> PAGE EXCERPT
┏━━

# November 2016 POTM Winner



## snowbear (Dec 11, 2016)

Congratulations to @thereyougo! for _The Majesty of the Shepherd.
_


----------



## ZombiesniperJr (Dec 11, 2016)

Congrats


----------



## Peeb (Dec 11, 2016)

Nice!


----------



## Raj_55555 (Dec 11, 2016)

Amazing!! Well deserved..


----------



## jcdeboever (Dec 11, 2016)

Fantastic image. There were a lot in November. Congrats

Sent from my XT1254 using ThePhotoForum.com mobile app


----------



## MSnowy (Dec 11, 2016)

Very nice! Congrats


----------



## thereyougo! (Dec 11, 2016)

Thanks everyone, am honoured


----------



## zombiesniper (Dec 11, 2016)

Congrats!


----------



## Dean_Gretsch (Dec 11, 2016)

Such a beautiful sight! It would be so inspiring to get to view that in person. Thank you for sharing.


----------



## JacaRanda (Jan 2, 2017)

Congrats and wonderful image! Would love to see it print. 

Sent from my SM-N930V using ThePhotoForum.com mobile app


----------



## goooner (Jan 3, 2017)

Congrats, it is a spectacular image.


----------

┗━━

[Saved entries]
┏━━

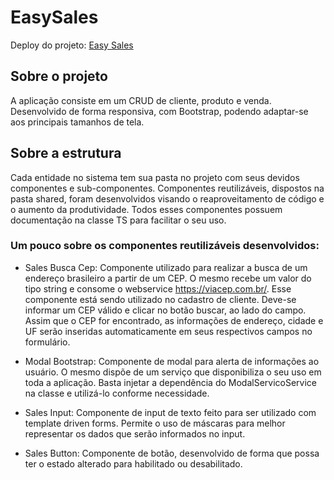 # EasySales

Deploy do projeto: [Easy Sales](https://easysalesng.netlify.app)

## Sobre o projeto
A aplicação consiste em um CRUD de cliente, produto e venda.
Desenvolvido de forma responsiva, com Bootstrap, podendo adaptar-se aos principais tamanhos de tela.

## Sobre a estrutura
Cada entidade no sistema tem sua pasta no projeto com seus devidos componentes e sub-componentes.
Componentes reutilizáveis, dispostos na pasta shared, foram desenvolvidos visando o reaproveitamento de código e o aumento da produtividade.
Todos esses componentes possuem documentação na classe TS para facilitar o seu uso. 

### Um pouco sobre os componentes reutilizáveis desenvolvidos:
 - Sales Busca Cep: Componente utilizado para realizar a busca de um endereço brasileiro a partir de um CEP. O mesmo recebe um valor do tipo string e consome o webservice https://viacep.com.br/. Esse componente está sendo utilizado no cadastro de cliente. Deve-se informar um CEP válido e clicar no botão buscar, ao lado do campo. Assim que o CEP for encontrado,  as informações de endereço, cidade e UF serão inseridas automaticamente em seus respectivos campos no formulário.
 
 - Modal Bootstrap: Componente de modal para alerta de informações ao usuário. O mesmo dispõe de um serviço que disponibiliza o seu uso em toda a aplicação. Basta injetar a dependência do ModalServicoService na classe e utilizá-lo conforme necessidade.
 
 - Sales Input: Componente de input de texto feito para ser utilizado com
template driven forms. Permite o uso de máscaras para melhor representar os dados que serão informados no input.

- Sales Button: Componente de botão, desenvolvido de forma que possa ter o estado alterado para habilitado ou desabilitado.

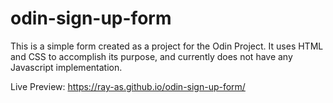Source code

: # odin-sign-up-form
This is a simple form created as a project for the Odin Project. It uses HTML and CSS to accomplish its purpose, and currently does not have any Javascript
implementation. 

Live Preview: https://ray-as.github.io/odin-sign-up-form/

┗━━
┏━━

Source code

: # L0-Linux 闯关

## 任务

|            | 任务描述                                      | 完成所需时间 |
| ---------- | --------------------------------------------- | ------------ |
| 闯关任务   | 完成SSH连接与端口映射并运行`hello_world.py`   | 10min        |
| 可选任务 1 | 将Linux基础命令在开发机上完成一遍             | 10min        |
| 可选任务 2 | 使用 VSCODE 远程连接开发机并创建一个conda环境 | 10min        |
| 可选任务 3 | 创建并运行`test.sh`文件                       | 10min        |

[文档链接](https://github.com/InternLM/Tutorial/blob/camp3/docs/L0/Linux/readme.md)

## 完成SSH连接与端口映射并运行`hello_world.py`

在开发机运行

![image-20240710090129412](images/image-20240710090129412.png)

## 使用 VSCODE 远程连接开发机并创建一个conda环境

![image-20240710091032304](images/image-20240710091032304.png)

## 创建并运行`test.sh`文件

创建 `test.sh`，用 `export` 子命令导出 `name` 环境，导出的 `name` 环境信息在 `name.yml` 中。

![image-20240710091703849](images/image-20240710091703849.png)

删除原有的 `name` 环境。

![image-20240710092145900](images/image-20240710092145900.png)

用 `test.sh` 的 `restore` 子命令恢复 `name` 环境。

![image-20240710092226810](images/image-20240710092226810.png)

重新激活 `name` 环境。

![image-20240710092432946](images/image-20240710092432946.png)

┗━━

> EXERCISE REQUIREMENTS
#1 From the forum thread about the November 2016 POTM winner, copy out the passage from "## Dean_Gretsch (Dec" to "see it print." word for word.
#2 In the forum thread about the November 2016 POTM winner, what is the title of the winning image?

> ANSWERS TO THE PROBLEMS
#1
## Dean_Gretsch (Dec 11, 2016)

Such a beautiful sight! It would be so inspiring to get to view that in person. Thank you for sharing.


----------



## JacaRanda (Jan 2, 2017)

Congrats and wonderful image! Would love to see it print.

#2 The Majesty of the Shepherd